Answer:
B. -2 < x < 4
Explanation:
The function is (x +2)/(x-4) and we are asked to determine the x interval when the inequality (x +2)/(x-4) < 0 is satisfied
1. Find the critical points
The critical points are
x = - 2 when the numerator becomes -2 + 2 = 0, and f(x) = 0
and
x = 4 when the denominator becomes 4 - 4 = 0 and (x + 2)/0 is undefined
So critical points are -2 and 4
2. Use these critical points to divide the number line into intervals
The intervals are -∞ < x < -2, -2 < x < 4 and 4 < x < ∞
these can be re-written as x < -2, -2 < x < -4 and x > 4
3. For each of these intervals take a test point and see if it satisfies that inequality
(a) -∞ < x < -2 Take x = -3 which is less than -2
We get f(-3) = (-3 + 2)/(-3 -4) = -1/-7 which is + 1/7 and does not satisfy the (x+2)/(x-4) < 0 inequality.

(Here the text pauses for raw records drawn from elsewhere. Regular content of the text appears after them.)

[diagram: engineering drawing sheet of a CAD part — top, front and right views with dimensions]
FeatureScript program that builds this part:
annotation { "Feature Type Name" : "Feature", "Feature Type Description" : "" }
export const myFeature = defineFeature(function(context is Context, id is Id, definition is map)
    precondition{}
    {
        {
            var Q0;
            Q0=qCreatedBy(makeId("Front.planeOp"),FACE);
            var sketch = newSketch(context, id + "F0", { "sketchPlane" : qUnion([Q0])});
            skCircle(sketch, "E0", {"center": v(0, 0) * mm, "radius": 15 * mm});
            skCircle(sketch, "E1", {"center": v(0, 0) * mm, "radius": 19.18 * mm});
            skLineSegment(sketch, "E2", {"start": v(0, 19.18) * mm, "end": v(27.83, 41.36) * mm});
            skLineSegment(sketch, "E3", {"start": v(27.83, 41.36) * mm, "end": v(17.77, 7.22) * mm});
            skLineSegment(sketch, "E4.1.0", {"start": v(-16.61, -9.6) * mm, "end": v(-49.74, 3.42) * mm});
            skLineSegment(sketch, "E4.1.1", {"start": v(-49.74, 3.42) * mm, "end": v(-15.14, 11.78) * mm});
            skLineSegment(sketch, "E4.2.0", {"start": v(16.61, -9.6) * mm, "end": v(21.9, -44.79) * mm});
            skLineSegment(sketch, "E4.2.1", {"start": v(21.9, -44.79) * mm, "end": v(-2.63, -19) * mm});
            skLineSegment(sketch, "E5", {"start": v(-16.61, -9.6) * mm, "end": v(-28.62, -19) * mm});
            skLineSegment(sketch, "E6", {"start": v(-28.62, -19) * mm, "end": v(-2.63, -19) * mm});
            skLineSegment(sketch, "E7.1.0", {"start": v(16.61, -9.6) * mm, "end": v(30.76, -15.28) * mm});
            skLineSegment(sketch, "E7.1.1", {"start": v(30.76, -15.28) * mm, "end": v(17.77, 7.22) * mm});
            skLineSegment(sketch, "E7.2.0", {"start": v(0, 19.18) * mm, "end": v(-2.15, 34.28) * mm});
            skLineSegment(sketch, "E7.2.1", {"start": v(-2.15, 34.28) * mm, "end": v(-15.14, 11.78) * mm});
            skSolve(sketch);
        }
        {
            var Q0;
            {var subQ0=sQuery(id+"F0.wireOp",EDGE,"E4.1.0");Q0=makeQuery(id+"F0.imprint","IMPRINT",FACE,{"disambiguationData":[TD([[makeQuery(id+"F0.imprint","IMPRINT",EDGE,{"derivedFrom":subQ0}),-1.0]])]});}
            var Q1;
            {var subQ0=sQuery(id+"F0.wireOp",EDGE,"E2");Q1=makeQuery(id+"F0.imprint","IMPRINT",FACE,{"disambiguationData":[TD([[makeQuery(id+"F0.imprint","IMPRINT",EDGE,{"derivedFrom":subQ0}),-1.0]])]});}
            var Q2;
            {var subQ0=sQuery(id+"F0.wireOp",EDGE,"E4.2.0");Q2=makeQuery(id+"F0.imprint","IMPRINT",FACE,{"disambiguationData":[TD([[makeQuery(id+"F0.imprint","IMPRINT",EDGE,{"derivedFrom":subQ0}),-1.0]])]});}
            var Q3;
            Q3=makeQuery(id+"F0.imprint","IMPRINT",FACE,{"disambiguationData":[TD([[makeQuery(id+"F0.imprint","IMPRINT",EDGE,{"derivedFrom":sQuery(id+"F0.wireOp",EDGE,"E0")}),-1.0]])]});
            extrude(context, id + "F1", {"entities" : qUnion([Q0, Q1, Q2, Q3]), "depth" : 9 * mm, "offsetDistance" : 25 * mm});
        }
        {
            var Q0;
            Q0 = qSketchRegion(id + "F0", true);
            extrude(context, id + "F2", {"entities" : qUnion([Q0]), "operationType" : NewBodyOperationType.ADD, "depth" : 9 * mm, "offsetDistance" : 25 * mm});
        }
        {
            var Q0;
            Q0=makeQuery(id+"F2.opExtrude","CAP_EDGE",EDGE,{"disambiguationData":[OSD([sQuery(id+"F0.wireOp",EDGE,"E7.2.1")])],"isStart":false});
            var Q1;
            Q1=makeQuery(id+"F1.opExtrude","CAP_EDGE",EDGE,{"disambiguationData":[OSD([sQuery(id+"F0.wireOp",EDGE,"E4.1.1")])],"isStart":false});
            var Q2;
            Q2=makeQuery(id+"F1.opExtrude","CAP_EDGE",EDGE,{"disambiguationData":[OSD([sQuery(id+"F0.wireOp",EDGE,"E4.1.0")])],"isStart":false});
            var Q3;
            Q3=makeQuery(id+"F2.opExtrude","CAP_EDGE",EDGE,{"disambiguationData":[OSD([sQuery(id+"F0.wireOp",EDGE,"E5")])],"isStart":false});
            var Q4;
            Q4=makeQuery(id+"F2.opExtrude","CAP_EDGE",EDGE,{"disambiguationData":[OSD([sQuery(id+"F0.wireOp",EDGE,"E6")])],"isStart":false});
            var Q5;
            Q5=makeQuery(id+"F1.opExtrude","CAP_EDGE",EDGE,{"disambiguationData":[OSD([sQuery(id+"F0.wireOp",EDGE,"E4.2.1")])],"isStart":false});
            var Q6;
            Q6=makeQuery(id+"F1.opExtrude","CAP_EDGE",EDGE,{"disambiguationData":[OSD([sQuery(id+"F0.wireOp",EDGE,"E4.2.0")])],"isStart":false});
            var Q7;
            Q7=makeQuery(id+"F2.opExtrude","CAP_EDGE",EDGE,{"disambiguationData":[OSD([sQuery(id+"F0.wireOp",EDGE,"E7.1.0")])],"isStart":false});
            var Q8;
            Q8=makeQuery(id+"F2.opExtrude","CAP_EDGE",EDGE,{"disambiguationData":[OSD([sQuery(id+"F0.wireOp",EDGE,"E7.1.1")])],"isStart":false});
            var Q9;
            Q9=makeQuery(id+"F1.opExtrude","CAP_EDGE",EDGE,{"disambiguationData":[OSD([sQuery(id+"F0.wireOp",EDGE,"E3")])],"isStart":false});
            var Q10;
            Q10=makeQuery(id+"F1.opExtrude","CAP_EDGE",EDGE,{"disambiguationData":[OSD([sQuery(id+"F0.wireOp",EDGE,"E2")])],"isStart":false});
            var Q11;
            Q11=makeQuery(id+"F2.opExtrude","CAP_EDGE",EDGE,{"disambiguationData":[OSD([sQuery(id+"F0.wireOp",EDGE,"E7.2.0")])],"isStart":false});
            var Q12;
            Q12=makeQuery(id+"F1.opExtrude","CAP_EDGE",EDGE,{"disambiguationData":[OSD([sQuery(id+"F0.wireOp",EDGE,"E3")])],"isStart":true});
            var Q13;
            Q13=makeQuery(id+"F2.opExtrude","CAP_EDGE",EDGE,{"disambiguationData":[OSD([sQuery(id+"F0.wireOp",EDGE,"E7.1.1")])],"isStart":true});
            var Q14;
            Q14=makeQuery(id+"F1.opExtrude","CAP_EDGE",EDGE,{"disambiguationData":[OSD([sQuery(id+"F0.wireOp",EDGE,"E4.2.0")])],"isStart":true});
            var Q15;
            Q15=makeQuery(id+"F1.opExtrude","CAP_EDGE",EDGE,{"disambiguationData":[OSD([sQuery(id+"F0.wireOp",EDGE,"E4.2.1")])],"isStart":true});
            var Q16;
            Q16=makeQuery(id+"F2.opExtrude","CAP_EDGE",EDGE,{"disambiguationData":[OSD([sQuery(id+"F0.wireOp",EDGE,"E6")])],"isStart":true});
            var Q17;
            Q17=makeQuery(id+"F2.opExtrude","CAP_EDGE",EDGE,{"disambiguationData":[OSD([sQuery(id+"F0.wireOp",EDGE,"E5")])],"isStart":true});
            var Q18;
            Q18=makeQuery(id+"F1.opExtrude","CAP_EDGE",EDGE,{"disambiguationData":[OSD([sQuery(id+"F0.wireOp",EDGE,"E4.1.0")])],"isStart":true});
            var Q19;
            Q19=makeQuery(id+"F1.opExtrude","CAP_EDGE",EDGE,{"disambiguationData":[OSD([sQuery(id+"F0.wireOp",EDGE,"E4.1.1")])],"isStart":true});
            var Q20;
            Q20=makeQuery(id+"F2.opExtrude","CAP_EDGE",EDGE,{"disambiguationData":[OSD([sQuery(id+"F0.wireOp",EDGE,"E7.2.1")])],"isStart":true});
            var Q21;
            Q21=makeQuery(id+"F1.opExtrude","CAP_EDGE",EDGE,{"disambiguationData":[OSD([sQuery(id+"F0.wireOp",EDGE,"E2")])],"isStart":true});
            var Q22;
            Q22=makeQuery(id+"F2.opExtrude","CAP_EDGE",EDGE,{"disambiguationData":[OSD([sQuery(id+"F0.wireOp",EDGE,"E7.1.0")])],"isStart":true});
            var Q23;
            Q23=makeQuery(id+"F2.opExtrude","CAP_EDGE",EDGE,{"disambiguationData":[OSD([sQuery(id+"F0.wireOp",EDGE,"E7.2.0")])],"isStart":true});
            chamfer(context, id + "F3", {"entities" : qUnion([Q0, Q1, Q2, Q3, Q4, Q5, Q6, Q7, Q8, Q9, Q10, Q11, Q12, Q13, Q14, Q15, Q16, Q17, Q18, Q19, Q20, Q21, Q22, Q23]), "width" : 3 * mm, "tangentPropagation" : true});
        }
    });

So we can discard this interval
(b) For interval -2 < x < 4, Let's take x = 0
(0+2)/(0-4) = 2/(-4) = -1/2 = -0.5 which does satisfy the inequality
(x+2)/(x-4) <0, so this is a valid interval
(c) For interval x > 4, take x = 5
(x+2)/(x-4 ) = (5 + 2)/(5-4) = 7/1 = 7 and does not satisfy (x+2)/(x-4 ) < 0
So the interval which satisfies the inequality is -2 < x < 4